The build-up to this encounter was dominated by Mohamed Salah’s announcement he would sign a fresh two-year contract. The opening quarter of an hour was dominated by Salah’s reinvigorated play. A fabulous pass that cut geometrically through the West Ham area to be finished off by Luis Diaz provided the Egyptian’s 45th goal involvement of the season – a record for a 38-game campaign.
There was one moment when Van Dijk sent over a crossfield ball that Salah intercepted just before the West Ham left-back, Ollie Scarles, who is 13 years his junior, and turned through 180 degrees as he did so. It was a moment to make you gasp, which is surely what sport is all about.

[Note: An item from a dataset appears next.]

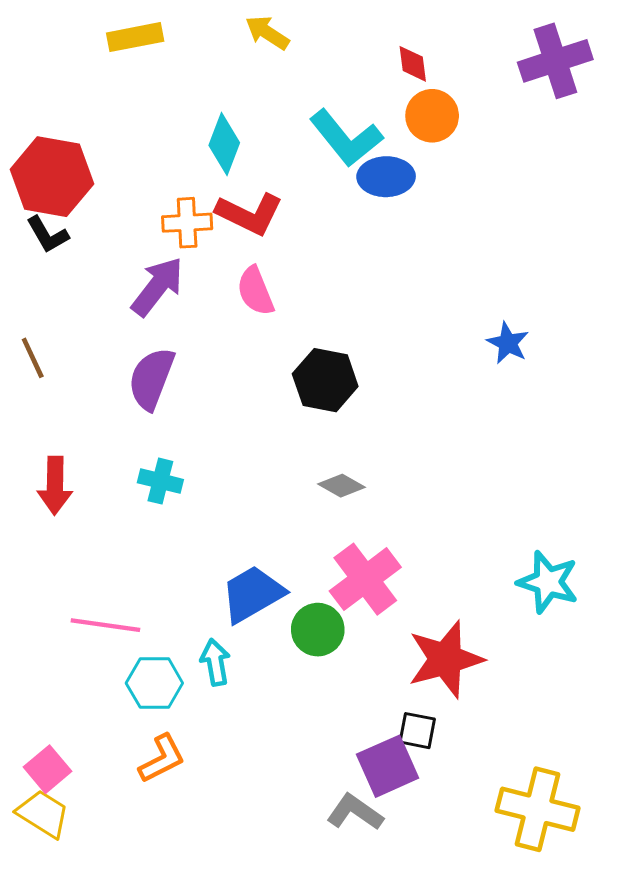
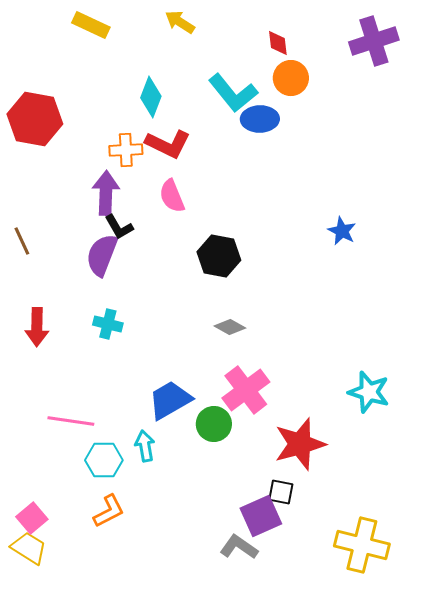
yellow rectangle: (135, 37) -> (91, 25), turned 36
black L-shape: (48, 235) -> (119, 227), moved
purple arrow: (157, 287) -> (106, 193), turned -36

Thereafter, the gasps came from those with Cockney accents as the afternoon flattened out, and the question was not whether West Ham would be demolished, but whether they might actually seize the game, as Fulham had done last weekend. With more clinical finishing – they had two clear one-on-ones and struck the crossbar twice – they might have done so.
For only the second time this season Salah was substituted which was an odd finish to a frantic few days. He is a forward who dislikes being taken off and demands to play every game. As he ages, this might become the sort of problem that undermined relations between Alan Shearer and Sir Bobby Robson at Newcastle.
No sooner had he departed than West Ham equalised as Aaron Wan-Bissaka fought his way to the byline to send over a low cross that Andy Robertson put into his own net.
Salah is not a footballer who tends to finish a season strongly. His last goal had come against Manchester City, a club he excels against, in February and here he found Wan-Bissaka more awkward to play against once the teenaged Scarles had been taken off. By February, however, Salah’s work, and Liverpool’s had been largely done.